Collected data
########
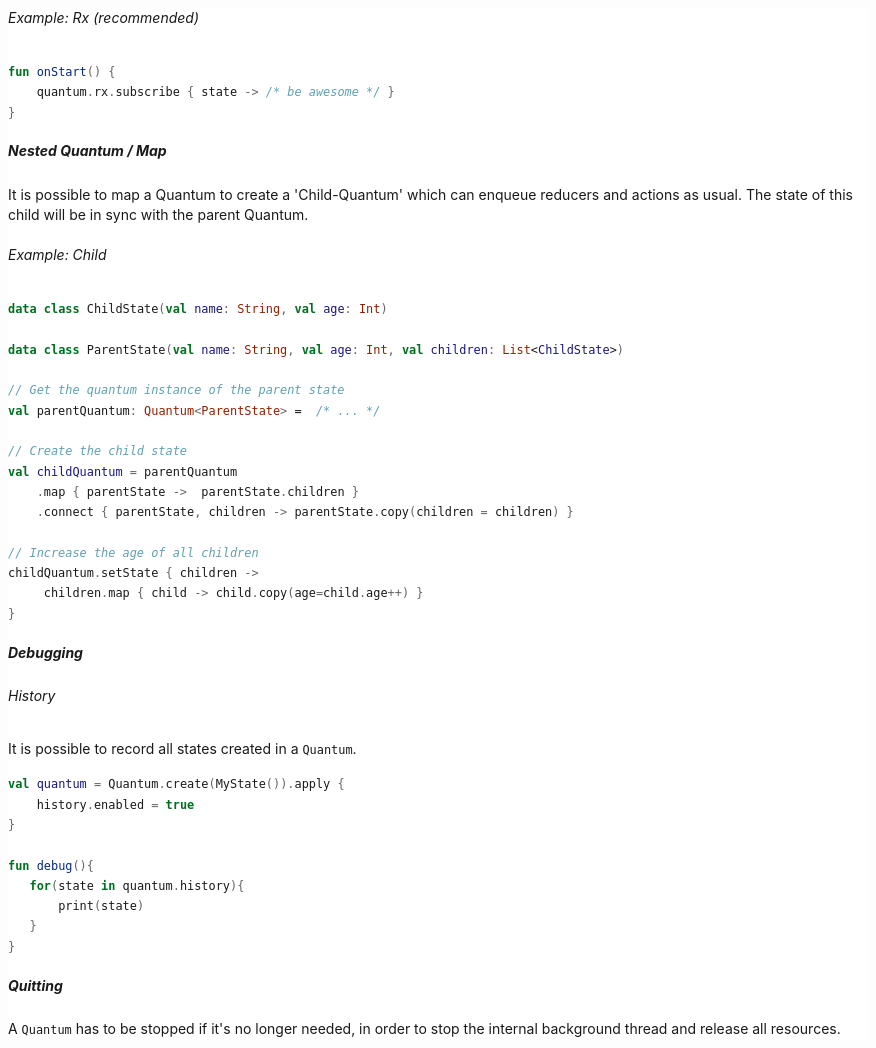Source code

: 
###### Example: Rx (recommended)

```kotlin
fun onStart() {
    quantum.rx.subscribe { state -> /* be awesome */ }
}
```


##### Nested Quantum / Map

It is possible to map a Quantum to create a 'Child-Quantum' which can enqueue reducers and actions
as usual. The state of this child will be in sync with the parent Quantum.

###### Example: Child

```kotlin
data class ChildState(val name: String, val age: Int)

data class ParentState(val name: String, val age: Int, val children: List<ChildState>)

// Get the quantum instance of the parent state
val parentQuantum: Quantum<ParentState> =  /* ... */

// Create the child state
val childQuantum = parentQuantum
    .map { parentState ->  parentState.children }
    .connect { parentState, children -> parentState.copy(children = children) }

// Increase the age of all children
childQuantum.setState { children ->
     children.map { child -> child.copy(age=child.age++) }
}
```

##### Debugging

###### History
It is possible to record all states created in a `Quantum`. 

```kotlin
val quantum = Quantum.create(MyState()).apply { 
    history.enabled = true
}

fun debug(){
   for(state in quantum.history){
       print(state)
   }
}
```


##### Quitting
A `Quantum` has to be stopped if it's no longer needed, in order to stop the internal background 
thread and release all resources.
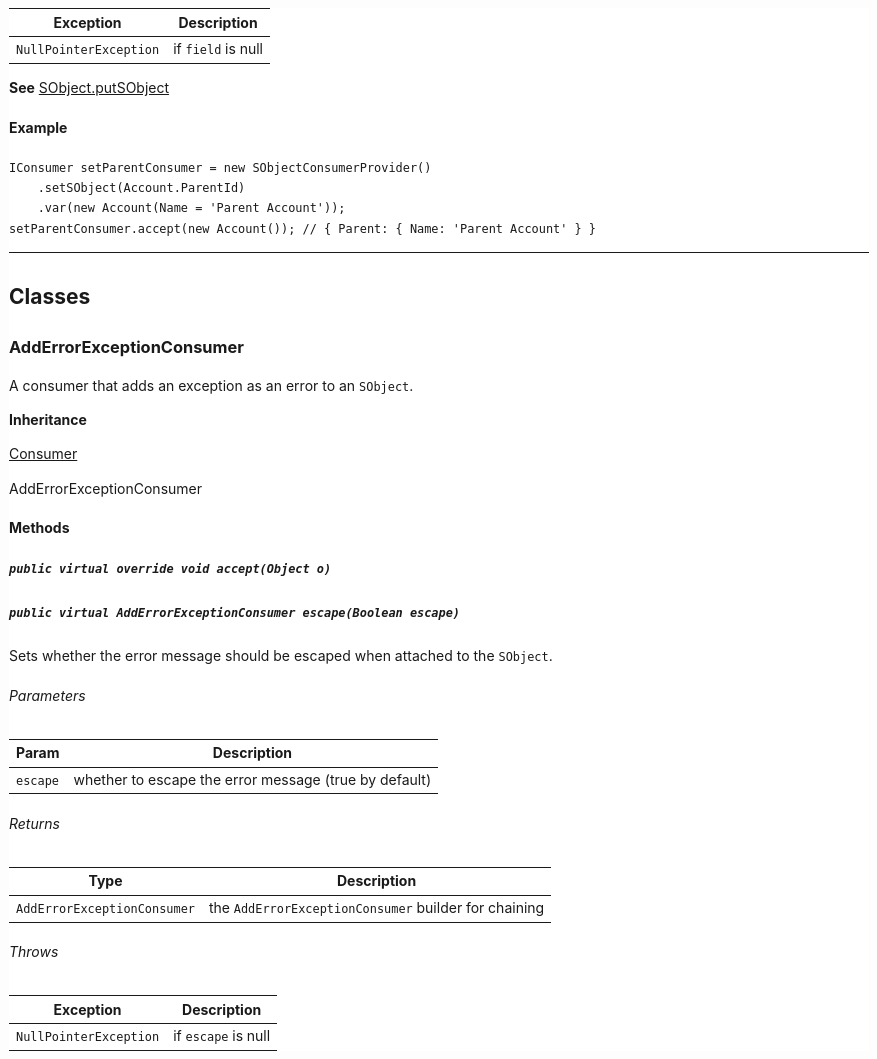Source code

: |Exception|Description|
|---|---|
|`NullPointerException`|if `field` is null|


**See** [SObject.putSObject](SObject.putSObject)

#### Example
```apex
IConsumer setParentConsumer = new SObjectConsumerProvider()
    .setSObject(Account.ParentId)
    .var(new Account(Name = 'Parent Account'));
setParentConsumer.accept(new Account()); // { Parent: { Name: 'Parent Account' } }
```


---
## Classes
### AddErrorExceptionConsumer

A consumer that adds an exception as an error to an `SObject`.


**Inheritance**

[Consumer](/docs/Functional-Abstract-Classes/Consumer.md)
 > 
AddErrorExceptionConsumer

#### Methods
##### `public virtual override void accept(Object o)`
##### `public virtual AddErrorExceptionConsumer escape(Boolean escape)`

Sets whether the error message should be escaped when attached to the `SObject`.

###### Parameters

|Param|Description|
|---|---|
|`escape`|whether to escape the error message (true by default)|

###### Returns

|Type|Description|
|---|---|
|`AddErrorExceptionConsumer`|the `AddErrorExceptionConsumer` builder for chaining|

###### Throws

|Exception|Description|
|---|---|
|`NullPointerException`|if `escape` is null|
########
About this exercise —
Pick out every line above that contains the word "accept" and copy it.

Solution for this task —
setParentConsumer.accept(new Account()); // { Parent: { Name: 'Parent Account' } }
##### `public virtual override void accept(Object o)`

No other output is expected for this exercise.